The Trinamul Congress on its part sought to claim victory from defeat. According to the party, the rural areas, where the Opposition got all but one seat, voted in protest against the government move to take away farmland for industry.

The results this time show no such thing. The Opposition had done relatively better in these areas even in the Lok Sabha polls in 2004 and Assembly elections in 2006.

The Left’s vote has shown a declining trend in earlier elections, too. The Left got 56.59 per cent of the votes this time against 58.01 per cent in 2004 Lok Sabha polls. In the 2006 Assembly polls, it had secured 60.81 per cent.

But the small ups and downs had little to with industrialisation or the campaign against it, which came much later.

The state government is happy with the result but not euphoric. “It will be better for the state if the Opposition learns a lesson from this outcome. Otherwise, we will have to move ahead despite their opposition. Nevertheless, we will continue to seek political consensus on industrial projects, including the proposed chemical hub,” said Nirupam Sen, the industries minister.

Chief minister Buddhadeb Bhattacharjee today congratulated the people of Haldia and described the poll results as the “people’s verdict”.

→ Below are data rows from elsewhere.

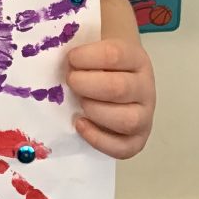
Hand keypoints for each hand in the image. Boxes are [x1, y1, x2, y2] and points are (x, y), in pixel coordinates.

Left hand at [65, 38, 155, 158]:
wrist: (121, 80)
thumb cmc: (101, 64)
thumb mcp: (96, 50)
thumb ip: (80, 53)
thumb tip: (53, 56)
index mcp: (136, 59)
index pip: (115, 55)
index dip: (87, 56)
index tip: (71, 58)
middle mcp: (145, 87)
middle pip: (119, 88)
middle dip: (86, 85)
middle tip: (71, 81)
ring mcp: (145, 116)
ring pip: (127, 120)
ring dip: (95, 111)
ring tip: (79, 103)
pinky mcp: (138, 140)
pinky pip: (123, 148)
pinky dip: (98, 139)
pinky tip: (80, 124)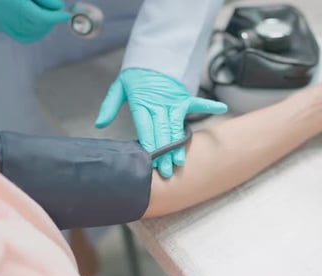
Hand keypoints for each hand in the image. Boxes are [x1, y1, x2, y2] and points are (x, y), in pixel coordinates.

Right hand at [0, 0, 68, 42]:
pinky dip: (35, 33)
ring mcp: (4, 25)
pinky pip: (23, 37)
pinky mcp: (1, 27)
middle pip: (39, 26)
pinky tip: (40, 27)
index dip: (56, 18)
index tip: (66, 15)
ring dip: (45, 27)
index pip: (41, 18)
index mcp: (16, 7)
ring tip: (48, 17)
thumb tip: (59, 8)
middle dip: (51, 20)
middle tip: (56, 12)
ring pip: (32, 33)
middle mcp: (10, 18)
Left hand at [95, 68, 227, 177]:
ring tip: (179, 161)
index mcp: (141, 103)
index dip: (149, 143)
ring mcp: (173, 101)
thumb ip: (109, 106)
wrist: (150, 58)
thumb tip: (100, 123)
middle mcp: (159, 104)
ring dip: (178, 144)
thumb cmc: (135, 78)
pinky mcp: (183, 98)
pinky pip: (197, 102)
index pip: (146, 127)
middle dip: (164, 153)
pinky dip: (209, 104)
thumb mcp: (119, 88)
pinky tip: (221, 109)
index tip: (150, 159)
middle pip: (161, 132)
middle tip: (166, 170)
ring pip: (176, 126)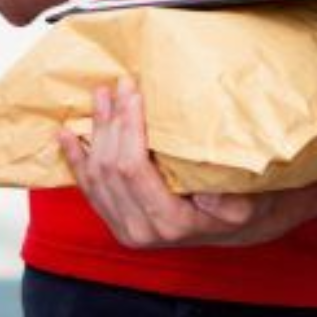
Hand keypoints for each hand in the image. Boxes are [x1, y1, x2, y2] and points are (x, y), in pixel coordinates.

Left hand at [59, 79, 316, 248]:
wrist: (241, 224)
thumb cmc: (247, 202)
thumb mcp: (249, 200)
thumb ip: (229, 200)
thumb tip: (204, 190)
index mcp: (170, 223)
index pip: (133, 167)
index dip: (127, 124)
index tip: (132, 89)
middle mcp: (141, 230)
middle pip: (110, 166)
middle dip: (110, 121)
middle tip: (117, 85)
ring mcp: (125, 226)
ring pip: (95, 174)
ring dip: (94, 132)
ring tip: (98, 97)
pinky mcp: (116, 219)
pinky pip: (87, 187)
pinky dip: (75, 159)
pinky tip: (66, 135)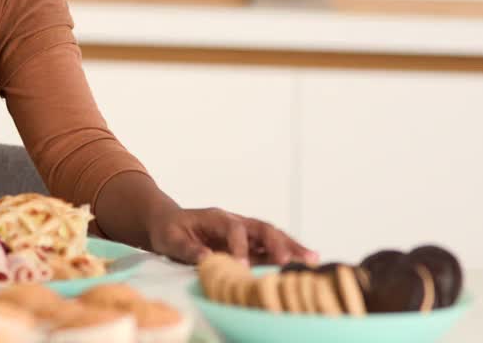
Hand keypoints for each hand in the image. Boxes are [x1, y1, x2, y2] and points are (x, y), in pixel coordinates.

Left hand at [147, 206, 317, 266]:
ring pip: (272, 235)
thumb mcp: (171, 238)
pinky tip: (306, 260)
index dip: (239, 246)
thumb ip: (188, 248)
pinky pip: (270, 247)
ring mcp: (244, 231)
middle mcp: (235, 221)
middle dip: (277, 243)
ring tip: (312, 259)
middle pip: (261, 228)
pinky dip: (288, 252)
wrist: (171, 224)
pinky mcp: (249, 244)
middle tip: (290, 260)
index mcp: (216, 217)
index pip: (233, 228)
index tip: (242, 265)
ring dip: (291, 246)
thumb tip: (207, 258)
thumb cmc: (170, 231)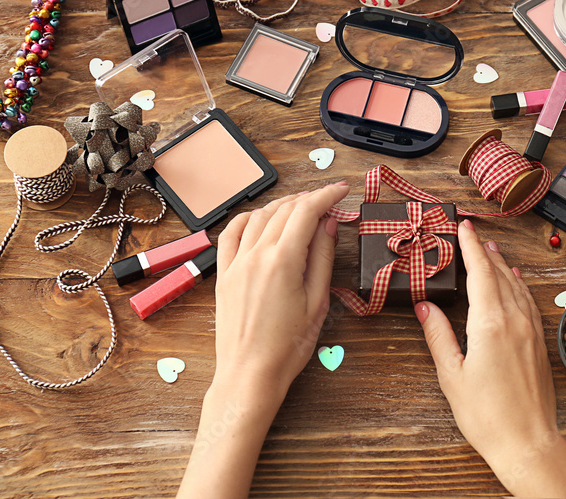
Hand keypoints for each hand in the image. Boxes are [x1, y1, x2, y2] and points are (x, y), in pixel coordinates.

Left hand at [178, 182, 348, 498]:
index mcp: (283, 261)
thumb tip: (328, 223)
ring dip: (282, 205)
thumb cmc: (287, 347)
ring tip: (301, 206)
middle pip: (284, 210)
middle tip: (328, 201)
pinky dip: (248, 218)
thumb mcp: (317, 302)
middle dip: (309, 199)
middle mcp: (256, 255)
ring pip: (259, 216)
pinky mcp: (224, 274)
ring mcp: (236, 263)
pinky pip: (231, 233)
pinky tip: (260, 218)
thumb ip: (323, 257)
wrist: (249, 375)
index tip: (342, 190)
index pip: (307, 211)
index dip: (327, 195)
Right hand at [416, 219, 565, 498]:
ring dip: (502, 265)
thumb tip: (425, 308)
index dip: (471, 247)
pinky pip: (528, 302)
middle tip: (472, 234)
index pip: (480, 272)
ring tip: (492, 250)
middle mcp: (514, 320)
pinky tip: (515, 282)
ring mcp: (531, 330)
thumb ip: (438, 336)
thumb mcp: (452, 375)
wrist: (528, 442)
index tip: (463, 227)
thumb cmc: (488, 415)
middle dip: (485, 251)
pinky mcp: (539, 343)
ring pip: (516, 285)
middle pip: (499, 274)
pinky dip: (518, 286)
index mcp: (490, 323)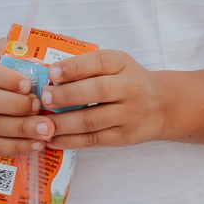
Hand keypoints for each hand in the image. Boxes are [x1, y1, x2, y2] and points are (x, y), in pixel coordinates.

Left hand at [41, 48, 166, 148]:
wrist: (161, 105)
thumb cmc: (127, 80)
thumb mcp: (115, 65)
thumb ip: (87, 67)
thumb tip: (48, 75)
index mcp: (122, 64)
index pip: (99, 62)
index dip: (75, 67)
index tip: (52, 72)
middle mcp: (129, 88)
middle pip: (97, 92)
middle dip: (67, 95)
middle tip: (44, 98)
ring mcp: (127, 115)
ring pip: (92, 120)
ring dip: (64, 123)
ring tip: (42, 123)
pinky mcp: (122, 137)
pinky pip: (93, 140)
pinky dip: (70, 141)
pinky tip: (53, 139)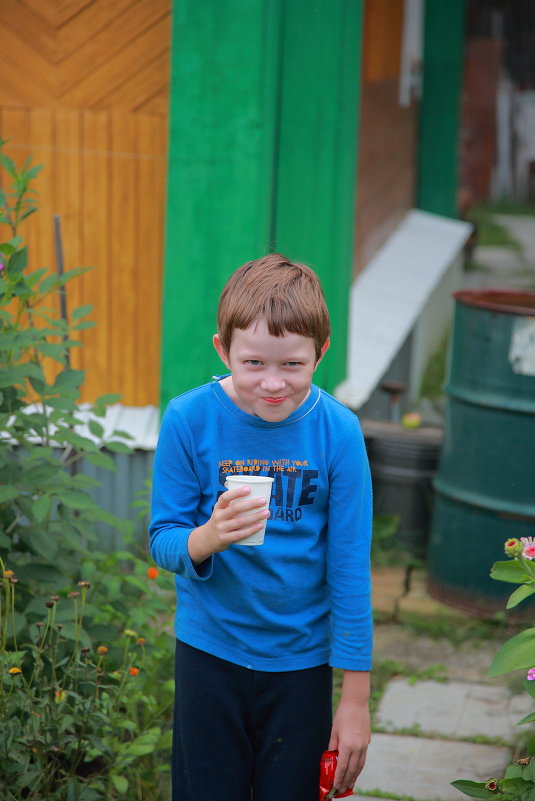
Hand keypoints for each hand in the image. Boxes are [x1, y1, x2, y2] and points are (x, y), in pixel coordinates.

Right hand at [188, 486, 269, 562]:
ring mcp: (221, 528)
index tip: (248, 488)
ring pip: (240, 521)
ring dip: (255, 516)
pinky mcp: (225, 539)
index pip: (225, 497)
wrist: (206, 539)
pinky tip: (260, 525)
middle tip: (263, 501)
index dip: (236, 492)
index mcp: (218, 507)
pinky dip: (251, 529)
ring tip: (266, 512)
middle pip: (235, 509)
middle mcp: (218, 516)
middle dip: (251, 504)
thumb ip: (232, 504)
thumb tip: (255, 496)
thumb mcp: (220, 511)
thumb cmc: (219, 521)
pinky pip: (240, 534)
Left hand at [328, 672, 370, 792]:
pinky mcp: (368, 741)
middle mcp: (358, 747)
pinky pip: (363, 758)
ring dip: (355, 776)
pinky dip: (359, 766)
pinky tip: (356, 770)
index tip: (335, 786)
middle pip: (353, 769)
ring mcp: (364, 745)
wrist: (357, 702)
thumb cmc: (343, 714)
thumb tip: (332, 756)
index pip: (343, 766)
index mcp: (348, 745)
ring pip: (360, 765)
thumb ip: (333, 745)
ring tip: (350, 784)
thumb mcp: (334, 730)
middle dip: (347, 781)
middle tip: (342, 790)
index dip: (339, 778)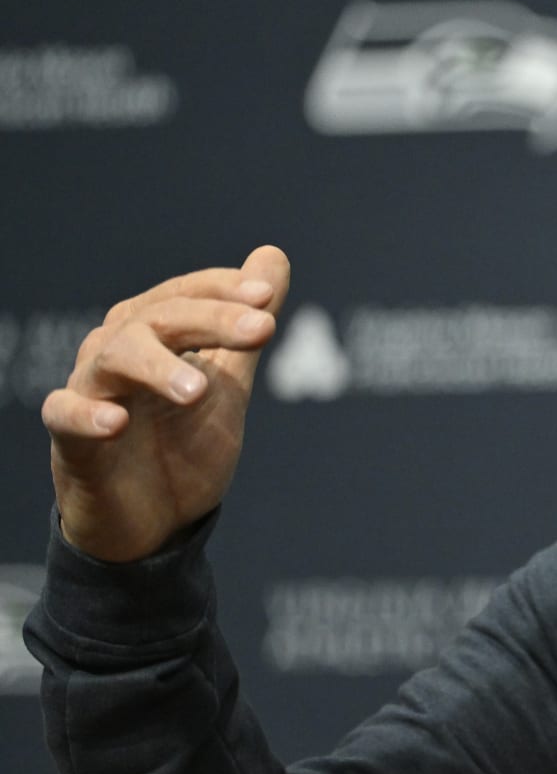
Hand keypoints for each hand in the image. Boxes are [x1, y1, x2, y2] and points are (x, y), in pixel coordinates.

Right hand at [42, 246, 290, 563]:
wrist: (155, 520)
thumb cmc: (183, 440)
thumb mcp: (228, 381)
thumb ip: (246, 324)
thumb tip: (274, 254)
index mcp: (155, 329)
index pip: (189, 294)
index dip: (226, 290)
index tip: (267, 296)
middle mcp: (118, 347)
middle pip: (160, 318)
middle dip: (213, 319)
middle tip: (263, 329)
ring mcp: (91, 389)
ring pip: (115, 356)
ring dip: (158, 366)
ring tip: (198, 389)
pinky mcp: (70, 438)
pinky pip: (65, 414)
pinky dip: (87, 414)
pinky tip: (116, 422)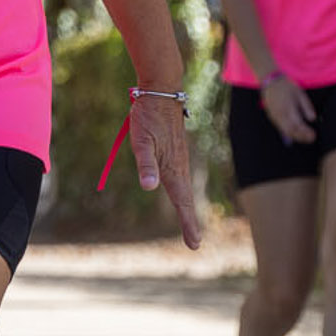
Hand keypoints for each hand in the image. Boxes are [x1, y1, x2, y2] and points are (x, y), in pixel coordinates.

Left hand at [125, 92, 205, 250]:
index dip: (188, 224)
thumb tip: (150, 187)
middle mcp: (179, 167)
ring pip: (183, 189)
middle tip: (194, 243)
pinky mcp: (174, 152)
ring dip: (187, 209)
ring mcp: (178, 159)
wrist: (161, 91)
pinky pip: (179, 179)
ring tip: (189, 226)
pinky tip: (180, 195)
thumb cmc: (149, 116)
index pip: (182, 203)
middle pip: (185, 200)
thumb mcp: (141, 140)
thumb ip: (145, 163)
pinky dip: (182, 194)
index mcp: (172, 168)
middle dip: (190, 222)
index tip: (194, 244)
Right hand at [260, 71, 316, 144]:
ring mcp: (274, 116)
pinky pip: (280, 128)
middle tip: (311, 139)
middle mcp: (280, 115)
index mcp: (288, 108)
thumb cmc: (286, 85)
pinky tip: (294, 134)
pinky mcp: (271, 116)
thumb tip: (312, 119)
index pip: (298, 126)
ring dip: (295, 137)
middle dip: (302, 137)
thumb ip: (307, 106)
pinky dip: (288, 133)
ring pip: (285, 131)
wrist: (270, 80)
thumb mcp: (300, 93)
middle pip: (291, 131)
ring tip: (304, 138)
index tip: (314, 135)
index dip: (306, 133)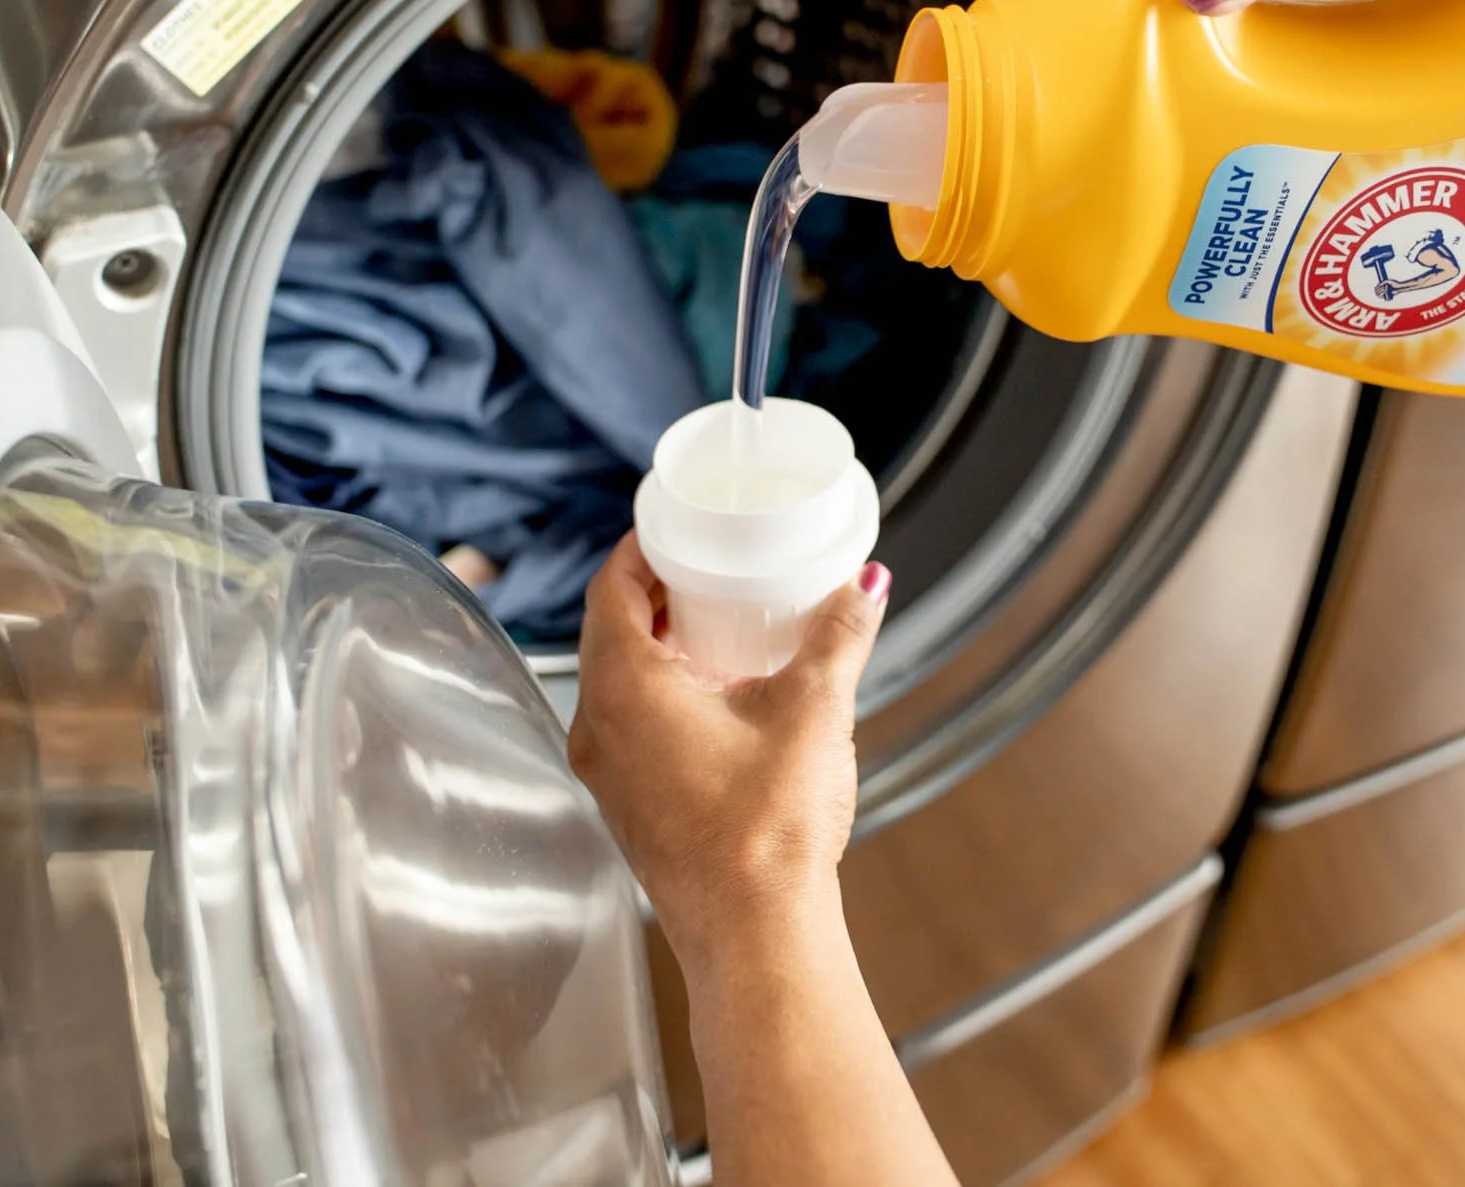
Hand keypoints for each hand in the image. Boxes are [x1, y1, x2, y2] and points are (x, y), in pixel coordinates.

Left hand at [567, 535, 890, 966]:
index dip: (640, 548)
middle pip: (611, 633)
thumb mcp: (813, 710)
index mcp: (622, 688)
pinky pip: (632, 728)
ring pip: (618, 684)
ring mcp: (610, 775)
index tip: (675, 528)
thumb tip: (864, 586)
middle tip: (708, 568)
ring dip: (661, 649)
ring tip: (720, 628)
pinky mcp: (631, 808)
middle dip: (657, 595)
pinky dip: (664, 696)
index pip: (611, 588)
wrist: (757, 937)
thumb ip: (839, 636)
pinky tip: (721, 700)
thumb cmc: (767, 831)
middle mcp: (599, 728)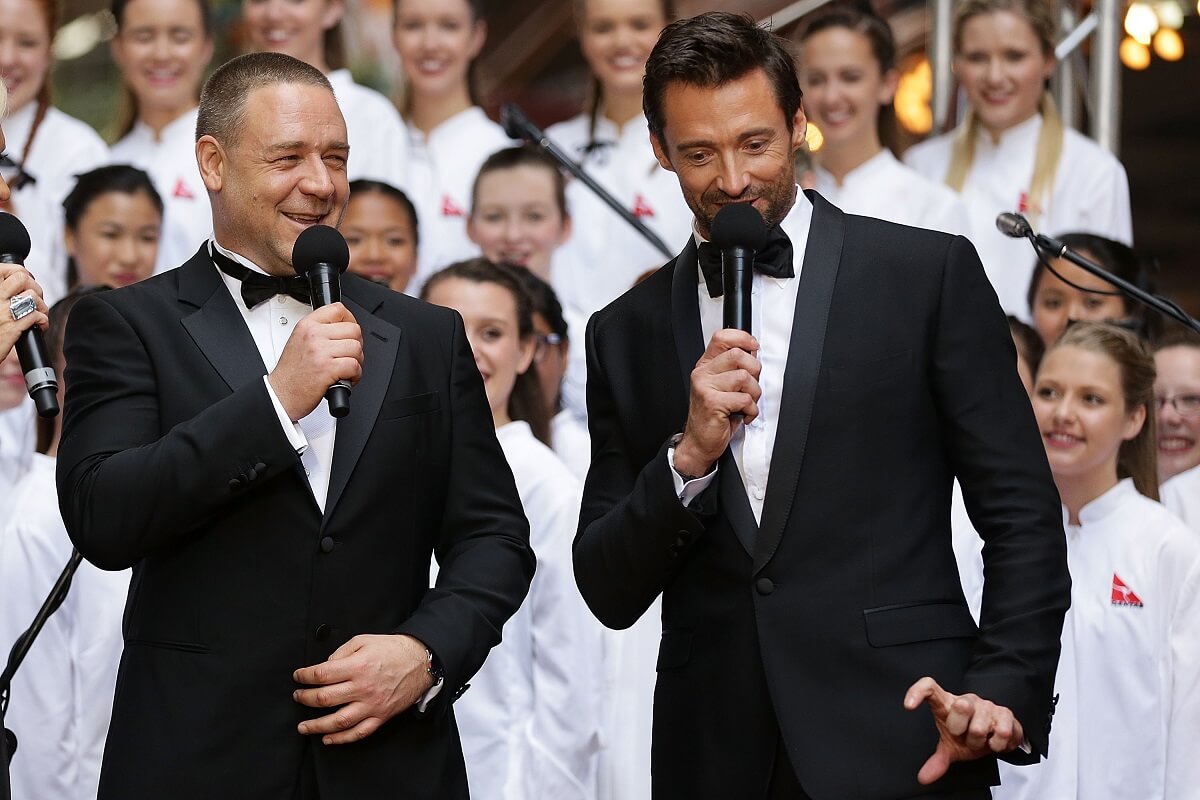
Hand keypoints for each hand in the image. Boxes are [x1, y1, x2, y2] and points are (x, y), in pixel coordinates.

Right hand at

By most accounts, today’s results show that there has not been much of a change in the voting preference if they are compared with that of the 1997 municipal polls.

Five wards the Left lost — 1, 2, 4, 5 and 6 — form part of an 8km stretch from Durgachak to Sutahata while the other two — 15 and 16 — are in Brajalalchak. In the event of a chemical hub coming up in Haldia, there is a possibility that most of the land will be acquired from these rural areas.

Subhendu Adhikary, Trinamul MLA and one of the party’s chief poll managers in Haldia, attributed the party’s victory in the six rural wards to the people’s verdict against setting up of industry on farmland. “The people have voted against the government’s decision to acquire agricultural land for industry,” Adhikary said.

Haldia strongman Lakshman Seth, however, said the people voted in favour of industrialisation. “The people of Haldia have voted in favour of industrialisation and development,” Seth said.

Seth, who was blamed by a section of the party, including the chief minister, for the Nandigram violence, is likely to get a fresh lease of importance after the Haldia results.

Conceding that the Left fared poorly in the rural belt, Seth said: “In these areas, the people are yet to feel the benefits of industrialisation.”

At Panskura, where the Opposition wrested the municipal board last month, too, the Nandigram theory had not worked. The CPM had suffered defeat mainly because of internal feud.

The Trinamul leadership in Calcutta described the results as the “victory of evil forces’’. But Mamata Banerjee, who had hailed the Opposition victory in the Panskura civic polls last month as the people’s verdict on forced land acquisition and Nandigram police firing, kept silent today.